Bunca hengâmenin arasında bir de Kıbrıs görüşmeleri yapılıyor. Aslına bakarsanız müzakerelerden bir sonuç çıkmasını sanırım kimse beklemiyor. Tarafların iddiaları zaman içinde bırakın uyumlu hale gelmeyi daha da birbirinden uzaklaştı. Çözüm arayışını gerekli veya mecbur bırakacak uluslararası ortamdan da söz edemeyiz. Mesela, son yıllarda ABD ve AB'nin küresel siyaset üzerindeki etkinliği azaldıkça bu tür müzakere süreçleri de anlamını yitirdi.
Ama Kıbrıs konusunda eski bir alışkanlık var ve bu alışkanlık devam ediyor. Aslında ilk günden bu yana taraflar pek çözüm ihtimali görmese de müzakereleri sürdürmüştür. Çünkü görüşmeleri kesmek, masadan kaçan taraf olarak ilan edilme riskini de barındırır. Erken dönem müzakerelerinde Türk tarafı ağır baskı altındaydı. Seksenler ve doksanlar boyunca bu nedenle Türk tarafı hep masadan kaçan taraf olarak gösterilmiştir. Bu çıkmaz bir yol gibiydi. Türkiye bir yandan masadan kaçmadığını göstermenin peşindeydi, bir yandan da masada kazanamayacağı çok belliydi.
Bu imajı kırmak adına ilk adım Annan Planı çerçevesinde yapılan görüşmelerde gündeme geldi. Rumlar, Türk tarafının müzakereleri sonuna kadar götüremeyeceğini düşünüyordu. Türkiye ise Rumların son anda Annan Planı'ndan kaçacağını düşünüyordu. Bu nedenle Türk tarafı, Annan Planı'nı çok istemese bile desteklemek durumunda kaldı.
Böylece masadan kaçan tarafın Rumlar olduğu iddia edilecek, AB'nin tehdidi de boşa çıkarılmış olacaktı. Çünkü AB, Kıbrıs'a hızlı bir çözüm istiyordu ve Türk tarafı çözüme yanaşmazsa Kıbrıs Rum Kesimi'ni tek taraflı AB'ye kabul edeceği tehdidini ima ediyordu. Annan Planı, Rumlar tarafından reddedilince artık kimse Türkiye'yi suçlayamadı. Ama AB planını da değiştirmedi. Tüm olup bitene rağmen Rum tarafını AB'ye dahil etti.
İKİ DEVLETLİ ÇÖZÜM
O tarihlerde belki de gerçekten Türk tarafında federasyon fikrini ve Annan Planı'nı benimsemiş kimseler olabilir. Fakat ana eğilimin, baskılardan kurtulmak için suçu Rum tarafına atma çabası olduğunu söylemek daha doğru olur.
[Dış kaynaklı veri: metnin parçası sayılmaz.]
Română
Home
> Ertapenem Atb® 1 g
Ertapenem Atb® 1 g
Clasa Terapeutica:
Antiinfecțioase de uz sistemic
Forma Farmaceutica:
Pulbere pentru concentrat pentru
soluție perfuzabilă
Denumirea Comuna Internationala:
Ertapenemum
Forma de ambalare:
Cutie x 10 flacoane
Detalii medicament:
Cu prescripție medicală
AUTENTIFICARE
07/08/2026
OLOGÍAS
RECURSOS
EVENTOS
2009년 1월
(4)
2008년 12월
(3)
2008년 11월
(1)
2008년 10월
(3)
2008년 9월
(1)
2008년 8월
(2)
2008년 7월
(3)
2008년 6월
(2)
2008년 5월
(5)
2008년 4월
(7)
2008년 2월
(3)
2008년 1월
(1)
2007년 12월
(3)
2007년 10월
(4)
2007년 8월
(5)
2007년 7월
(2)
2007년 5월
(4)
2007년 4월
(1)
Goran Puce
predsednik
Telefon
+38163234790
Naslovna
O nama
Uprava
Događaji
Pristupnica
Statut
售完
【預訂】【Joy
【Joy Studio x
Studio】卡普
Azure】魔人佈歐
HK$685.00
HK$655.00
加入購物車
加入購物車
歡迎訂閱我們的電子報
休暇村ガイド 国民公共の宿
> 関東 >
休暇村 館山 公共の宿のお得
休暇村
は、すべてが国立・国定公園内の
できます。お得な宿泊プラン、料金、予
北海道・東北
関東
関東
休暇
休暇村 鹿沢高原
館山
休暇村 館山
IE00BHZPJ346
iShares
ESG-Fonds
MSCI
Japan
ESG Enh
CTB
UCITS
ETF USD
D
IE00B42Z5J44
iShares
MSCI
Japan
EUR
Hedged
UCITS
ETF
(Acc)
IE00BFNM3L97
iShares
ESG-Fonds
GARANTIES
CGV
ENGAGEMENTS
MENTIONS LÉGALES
Bugün geriye dönüp baktığında hem Rumlar hem de AB son derece pişman olsa gerek. O zaman Türkiye'nin elinin tehditlere karşı oldukça zayıf olduğu bir dönemdi. Şimdi sadece Doğu Akdeniz hesapları üzerinden bakıldığında bile Kuzey Kıbrıs'ın varlığının hayati bir rol oynadığı açık biçimde ortada.
Bu nedenle Türk tarafı da artık eli yükseltiyor. Şimdi federasyon değil iki devletli çözüm istiyor. Bir zamanlar teklif dahi edilemeyen şeyler şimdi konuşulur hale geldi. Öyledir zaten. Konuşuldukça alışılır. Yeri gelir, bir zamanlar federasyonun tartışıldığı bile unutulmaya yüz tutar.
Bu anlamda Türkiye'nin elini güçlendiren iki faktörden bahsedilebilir. Birincisi, Annan Planı dahil her türlü federasyon arayışının başarısızlıkla sonuçlanmış olması Türkiye'yi haklı konuma getiriyor. İkincisi, Türkiye 2004 yılına oranla çok daha güçlü ve dirençli. "AB'yi üzersek işimiz biter" inanışı ortadan kalktı.
Şimdi iki devletli çözüm fikri cesurca dile getirilebilir. Tabii bu da hemen karşılığını bulacak değil. Bazen, hatta uluslararası ilişkilerde çoğunlukla, çözümsüzlük çözümdür. Önemli olan bu müzakerelerden çözüm çıkıp çıkmaması değil. Önemli olan konunun yeni bir boyuta taşınmış olmasıdır.